■ What is needed ■
Exactly as written, output each record given below.

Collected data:
# # #
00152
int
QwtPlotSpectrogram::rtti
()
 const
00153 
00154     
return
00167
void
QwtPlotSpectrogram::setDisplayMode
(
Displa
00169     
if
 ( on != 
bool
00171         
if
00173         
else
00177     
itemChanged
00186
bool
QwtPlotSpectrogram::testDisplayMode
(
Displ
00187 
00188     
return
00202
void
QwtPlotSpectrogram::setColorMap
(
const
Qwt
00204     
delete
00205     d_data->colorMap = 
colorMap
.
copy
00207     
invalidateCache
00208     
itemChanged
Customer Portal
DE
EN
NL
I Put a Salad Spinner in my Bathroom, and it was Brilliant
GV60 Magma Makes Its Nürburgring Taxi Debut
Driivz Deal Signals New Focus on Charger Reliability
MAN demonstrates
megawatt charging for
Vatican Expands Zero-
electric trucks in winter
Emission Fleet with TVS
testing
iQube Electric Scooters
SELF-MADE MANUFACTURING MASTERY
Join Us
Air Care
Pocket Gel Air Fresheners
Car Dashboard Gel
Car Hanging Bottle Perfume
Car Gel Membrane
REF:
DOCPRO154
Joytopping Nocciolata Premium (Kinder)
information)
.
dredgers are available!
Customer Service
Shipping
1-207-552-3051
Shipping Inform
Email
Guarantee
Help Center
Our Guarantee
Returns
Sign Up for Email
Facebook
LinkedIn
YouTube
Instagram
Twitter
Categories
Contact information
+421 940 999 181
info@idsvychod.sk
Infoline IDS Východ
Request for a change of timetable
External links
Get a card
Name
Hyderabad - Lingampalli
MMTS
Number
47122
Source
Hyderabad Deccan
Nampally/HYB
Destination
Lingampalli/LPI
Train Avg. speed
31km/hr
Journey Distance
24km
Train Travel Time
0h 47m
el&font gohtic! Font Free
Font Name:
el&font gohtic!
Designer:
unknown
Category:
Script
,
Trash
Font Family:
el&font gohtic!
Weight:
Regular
# # #
■ Response area ■
00152
int
QwtPlotSpectrogram::rtti
()
 const
00153 
00154     
return
00167
void
QwtPlotSpectrogram::setDisplayMode
(
Displa
00169     
if
 ( on != 
bool
00171         
if
00173         
else
00177     
itemChanged
00186
bool
QwtPlotSpectrogram::testDisplayMode
(
Displ
00187 
00188     
return
00202
void
QwtPlotSpectrogram::setColorMap
(
const
Qwt
00204     
delete
00205     d_data->colorMap = 
colorMap
.
copy
00207     
invalidateCache
00208     
itemChanged
Customer Portal
DE
EN
NL
I Put a Salad Spinner in my Bathroom, and it was Brilliant
GV60 Magma Makes Its Nürburgring Taxi Debut
Driivz Deal Signals New Focus on Charger Reliability
MAN demonstrates
megawatt charging for
Vatican Expands Zero-
electric trucks in winter
Emission Fleet with TVS
testing
iQube Electric Scooters
SELF-MADE MANUFACTURING MASTERY
Join Us
Air Care
Pocket Gel Air Fresheners
Car Dashboard Gel
Car Hanging Bottle Perfume
Car Gel Membrane
REF:
DOCPRO154
Joytopping Nocciolata Premium (Kinder)
information)
.
dredgers are available!
Customer Service
Shipping
1-207-552-3051
Shipping Inform
Email
Guarantee
Help Center
Our Guarantee
Returns
Sign Up for Email
Facebook
LinkedIn
YouTube
Instagram
Twitter
Categories
Contact information
+421 940 999 181
info@idsvychod.sk
Infoline IDS Východ
Request for a change of timetable
External links
Get a card
Name
Hyderabad - Lingampalli
MMTS
Number
47122
Source
Hyderabad Deccan
Nampally/HYB
Destination
Lingampalli/LPI
Train Avg. speed
31km/hr
Journey Distance
24km
Train Travel Time
0h 47m
el&font gohtic! Font Free
Font Name:
el&font gohtic!
Designer:
unknown
Category:
Script
,
Trash
Font Family:
el&font gohtic!
Weight:
Regular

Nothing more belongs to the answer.